On March 7, 1965, Shuttlesworth was at the Edmund Pettus Bridge with 550 others. Most, although certainly not all, were African-American. They intended to march on Highway 80 from Selma to Montgomery. But Alabama state troopers, many of them on horseback, were a bit overenthusiastic about halting them. Nightsticks and tear gas were used freely in a brutal attack that was televised all over the USA.
(I wonder what Bear Bryant was doing on March 7, 1965. What if—WHAT IF—he had come to Selma to show his support for the marchers? The dynamic would have been drastically altered. Governor George Wallace, County Sheriff Jim Clark, Mayor Joe Smitherman and all those men doing their bidding that day would have known and been forced into a different stance. Support from the Bama football coach, after his team had come within a whisker of winning the 1964 national championship, would have been electrifying. And what a perfect time for him to say he was going to start recruiting African-American athletes immediately. Needless to say, Bryant would have a wholly different legacy today.)
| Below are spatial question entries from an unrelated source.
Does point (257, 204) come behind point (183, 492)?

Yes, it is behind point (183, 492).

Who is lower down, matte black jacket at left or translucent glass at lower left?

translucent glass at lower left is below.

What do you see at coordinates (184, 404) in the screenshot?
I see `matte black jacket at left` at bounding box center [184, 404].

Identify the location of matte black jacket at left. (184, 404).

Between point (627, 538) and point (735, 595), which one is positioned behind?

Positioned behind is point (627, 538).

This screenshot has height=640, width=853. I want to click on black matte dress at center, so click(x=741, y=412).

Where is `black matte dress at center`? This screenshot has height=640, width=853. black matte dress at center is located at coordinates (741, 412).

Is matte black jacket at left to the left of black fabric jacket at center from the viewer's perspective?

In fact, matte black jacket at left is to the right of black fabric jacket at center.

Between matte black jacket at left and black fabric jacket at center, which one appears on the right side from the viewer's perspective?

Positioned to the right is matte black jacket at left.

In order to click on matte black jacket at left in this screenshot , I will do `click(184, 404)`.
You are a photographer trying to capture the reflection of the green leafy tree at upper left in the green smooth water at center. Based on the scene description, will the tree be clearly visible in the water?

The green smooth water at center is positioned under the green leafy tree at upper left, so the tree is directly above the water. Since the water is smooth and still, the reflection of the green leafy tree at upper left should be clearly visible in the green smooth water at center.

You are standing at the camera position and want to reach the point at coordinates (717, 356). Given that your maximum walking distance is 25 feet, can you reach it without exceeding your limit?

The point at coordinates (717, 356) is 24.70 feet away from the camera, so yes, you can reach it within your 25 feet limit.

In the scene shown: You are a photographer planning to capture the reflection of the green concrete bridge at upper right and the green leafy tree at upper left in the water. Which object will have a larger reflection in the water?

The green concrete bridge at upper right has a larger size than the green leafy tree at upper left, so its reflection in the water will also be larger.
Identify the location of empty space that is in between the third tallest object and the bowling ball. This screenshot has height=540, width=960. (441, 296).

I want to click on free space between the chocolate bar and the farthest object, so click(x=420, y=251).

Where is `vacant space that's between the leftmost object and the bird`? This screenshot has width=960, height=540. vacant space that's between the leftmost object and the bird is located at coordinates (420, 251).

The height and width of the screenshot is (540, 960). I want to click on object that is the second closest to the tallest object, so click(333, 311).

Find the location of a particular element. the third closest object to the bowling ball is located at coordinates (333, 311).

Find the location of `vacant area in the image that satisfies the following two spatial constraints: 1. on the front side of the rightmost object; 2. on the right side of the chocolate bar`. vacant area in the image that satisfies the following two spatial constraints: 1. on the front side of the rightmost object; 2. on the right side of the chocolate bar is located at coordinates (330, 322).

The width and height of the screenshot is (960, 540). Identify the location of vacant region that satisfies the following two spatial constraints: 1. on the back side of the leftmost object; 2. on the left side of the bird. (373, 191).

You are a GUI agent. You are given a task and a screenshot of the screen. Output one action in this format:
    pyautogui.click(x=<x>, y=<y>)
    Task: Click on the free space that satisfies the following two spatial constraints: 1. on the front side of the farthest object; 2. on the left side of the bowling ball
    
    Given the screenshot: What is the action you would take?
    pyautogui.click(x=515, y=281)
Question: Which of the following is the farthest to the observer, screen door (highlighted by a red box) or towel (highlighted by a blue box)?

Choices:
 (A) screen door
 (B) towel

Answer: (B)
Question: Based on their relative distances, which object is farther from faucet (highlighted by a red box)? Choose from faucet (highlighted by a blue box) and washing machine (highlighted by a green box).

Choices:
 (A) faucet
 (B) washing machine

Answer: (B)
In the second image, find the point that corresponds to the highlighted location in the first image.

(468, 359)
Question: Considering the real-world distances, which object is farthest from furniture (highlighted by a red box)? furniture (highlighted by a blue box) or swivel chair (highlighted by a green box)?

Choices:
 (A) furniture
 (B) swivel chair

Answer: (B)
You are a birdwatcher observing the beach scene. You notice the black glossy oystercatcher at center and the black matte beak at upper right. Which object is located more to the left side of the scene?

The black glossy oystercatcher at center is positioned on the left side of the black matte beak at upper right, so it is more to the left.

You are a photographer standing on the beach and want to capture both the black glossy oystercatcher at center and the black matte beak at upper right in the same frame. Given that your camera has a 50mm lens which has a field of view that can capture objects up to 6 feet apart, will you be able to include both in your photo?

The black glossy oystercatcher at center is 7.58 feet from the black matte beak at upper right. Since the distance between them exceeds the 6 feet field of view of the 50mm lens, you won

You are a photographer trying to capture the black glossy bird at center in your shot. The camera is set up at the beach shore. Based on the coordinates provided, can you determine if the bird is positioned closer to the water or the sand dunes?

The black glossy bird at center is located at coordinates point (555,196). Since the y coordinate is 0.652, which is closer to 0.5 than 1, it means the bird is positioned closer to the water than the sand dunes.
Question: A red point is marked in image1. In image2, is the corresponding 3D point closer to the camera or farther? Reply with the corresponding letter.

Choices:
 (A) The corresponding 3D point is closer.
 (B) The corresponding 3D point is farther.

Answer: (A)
How many times was Shuttlesworth arrested? He lost count but estimated it was between 30 and 40. He was the plaintiff or defendant in numerous cases, some quite important. He never hesitated to put himself on the line. I am not about to detract from the immense contributions of King, a gutsy man himself. But nobody was more active than Shuttlesworth in pulling down the edifice of segregation and racism. These days, he is honored in Birmingham in many ways, including a street, a park, a statue and the city’s airport. His name is mentioned repeatedly on the Civil Rights Heritage Trail.
He had no fear, which brings me back to Bryant and his fellow Jim Crow football coaches. What, or who, were they so afraid of? Shuttlesworth went nose-to-nose with the Klan and Bull Connor, and he survived. A right-wing booster, a moss-backed administrator, an arch-conservative faculty member, some bigoted players—Bryant, et al. were afraid of these people? I thought they wanted to win football games. As I have said so often it makes my head hurt, maintaining the racial status quo trumped everything else. Their lack of vision (and wisdom and compassion) is all too obvious. The facts point to this conclusion: they were cowardly.
I wish just one of them would have stood up and done his own Project C, confronting the people at his school, talking frankly to the media and if necessary, abandoning the region for the North or West. You think these coaches, all well established in their careers, could not have found employment outside of the South? A simple definition of the word “coward” is “a person who lacks the courage to do or endure dangerous or unpleasant things.” I have never contended that integrating a big-time Southern college football program during those years was easy, but in every case it had to be done. Bryant, McClendon, Dodd, Howard, Jordan, Vaught, Neely, Royal and Broyles—they all deserve to be called cowards. Excuses for these guys? I do not want to hear it!
Not even his enemies said Fred Shuttlesworth was a coward. They recognized him as a steely, driven and focused man, a worthy foe. He simply would not be intimidated. My admiration for him is boundless.